#### The problem:
With the first line as the start and the line containing "The gesture detection system operates" as the end, write out every line of the records exactly.

***** Material provided *****

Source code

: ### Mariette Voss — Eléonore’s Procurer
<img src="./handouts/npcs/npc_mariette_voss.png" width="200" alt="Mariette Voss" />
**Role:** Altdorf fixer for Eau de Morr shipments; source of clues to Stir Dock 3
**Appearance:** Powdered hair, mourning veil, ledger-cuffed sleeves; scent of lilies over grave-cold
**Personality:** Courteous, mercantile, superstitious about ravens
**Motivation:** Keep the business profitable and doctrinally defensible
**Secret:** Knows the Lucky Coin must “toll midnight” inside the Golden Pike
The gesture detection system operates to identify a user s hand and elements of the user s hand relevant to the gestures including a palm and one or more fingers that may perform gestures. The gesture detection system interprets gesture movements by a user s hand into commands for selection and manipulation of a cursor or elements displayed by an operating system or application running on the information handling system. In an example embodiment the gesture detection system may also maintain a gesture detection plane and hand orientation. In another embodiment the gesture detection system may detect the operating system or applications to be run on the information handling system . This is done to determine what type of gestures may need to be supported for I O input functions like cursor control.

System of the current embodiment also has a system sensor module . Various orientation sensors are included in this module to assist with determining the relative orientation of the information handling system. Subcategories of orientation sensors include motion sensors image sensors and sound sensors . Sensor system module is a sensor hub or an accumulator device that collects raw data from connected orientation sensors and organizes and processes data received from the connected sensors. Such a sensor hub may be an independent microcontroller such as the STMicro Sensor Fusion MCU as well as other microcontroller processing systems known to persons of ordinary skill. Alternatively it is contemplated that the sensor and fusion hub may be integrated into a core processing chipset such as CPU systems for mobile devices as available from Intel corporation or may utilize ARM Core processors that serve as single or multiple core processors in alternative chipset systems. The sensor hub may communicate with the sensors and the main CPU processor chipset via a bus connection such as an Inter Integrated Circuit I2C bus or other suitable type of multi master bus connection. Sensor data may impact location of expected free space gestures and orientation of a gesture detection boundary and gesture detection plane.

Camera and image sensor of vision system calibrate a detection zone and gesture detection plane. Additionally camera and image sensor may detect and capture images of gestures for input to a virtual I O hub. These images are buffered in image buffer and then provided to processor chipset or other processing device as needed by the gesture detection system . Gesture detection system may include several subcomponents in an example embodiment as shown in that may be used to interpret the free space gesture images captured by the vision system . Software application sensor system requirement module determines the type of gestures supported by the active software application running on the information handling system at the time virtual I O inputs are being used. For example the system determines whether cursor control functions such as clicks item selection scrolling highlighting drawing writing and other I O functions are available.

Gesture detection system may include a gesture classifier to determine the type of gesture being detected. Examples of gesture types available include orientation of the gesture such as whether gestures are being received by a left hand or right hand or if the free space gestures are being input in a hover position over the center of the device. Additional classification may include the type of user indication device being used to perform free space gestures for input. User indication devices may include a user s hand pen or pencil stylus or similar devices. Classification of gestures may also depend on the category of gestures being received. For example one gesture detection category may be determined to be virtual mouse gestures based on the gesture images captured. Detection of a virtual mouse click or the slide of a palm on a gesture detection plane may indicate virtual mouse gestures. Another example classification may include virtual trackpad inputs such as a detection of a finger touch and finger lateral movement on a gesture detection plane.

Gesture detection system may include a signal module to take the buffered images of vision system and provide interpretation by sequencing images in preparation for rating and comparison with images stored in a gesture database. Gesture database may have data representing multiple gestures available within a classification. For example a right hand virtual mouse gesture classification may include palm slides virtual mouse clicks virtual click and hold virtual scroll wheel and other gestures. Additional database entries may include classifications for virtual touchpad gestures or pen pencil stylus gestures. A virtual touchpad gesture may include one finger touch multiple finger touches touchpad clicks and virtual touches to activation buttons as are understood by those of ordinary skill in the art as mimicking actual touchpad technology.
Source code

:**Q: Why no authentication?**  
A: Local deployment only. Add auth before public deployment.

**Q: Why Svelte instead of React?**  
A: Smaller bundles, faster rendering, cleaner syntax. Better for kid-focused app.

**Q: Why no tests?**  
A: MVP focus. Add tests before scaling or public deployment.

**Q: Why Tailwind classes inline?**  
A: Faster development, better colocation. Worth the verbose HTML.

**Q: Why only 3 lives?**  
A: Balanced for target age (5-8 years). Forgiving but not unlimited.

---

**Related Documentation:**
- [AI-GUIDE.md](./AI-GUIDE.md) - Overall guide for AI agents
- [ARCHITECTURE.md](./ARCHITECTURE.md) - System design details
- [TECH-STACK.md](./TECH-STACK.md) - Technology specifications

*****

#### Exercise solution:
Source code

: ### Mariette Voss — Eléonore’s Procurer
<img src="./handouts/npcs/npc_mariette_voss.png" width="200" alt="Mariette Voss" />
**Role:** Altdorf fixer for Eau de Morr shipments; source of clues to Stir Dock 3
**Appearance:** Powdered hair, mourning veil, ledger-cuffed sleeves; scent of lilies over grave-cold
**Personality:** Courteous, mercantile, superstitious about ravens
**Motivation:** Keep the business profitable and doctrinally defensible
**Secret:** Knows the Lucky Coin must “toll midnight” inside the Golden Pike
The gesture detection system operates to identify a user s hand and elements of the user s hand relevant to the gestures including a palm and one or more fingers that may perform gestures. The gesture detection system interprets gesture movements by a user s hand into commands for selection and manipulation of a cursor or elements displayed by an operating system or application running on the information handling system. In an example embodiment the gesture detection system may also maintain a gesture detection plane and hand orientation. In another embodiment the gesture detection system may detect the operating system or applications to be run on the information handling system . This is done to determine what type of gestures may need to be supported for I O input functions like cursor control.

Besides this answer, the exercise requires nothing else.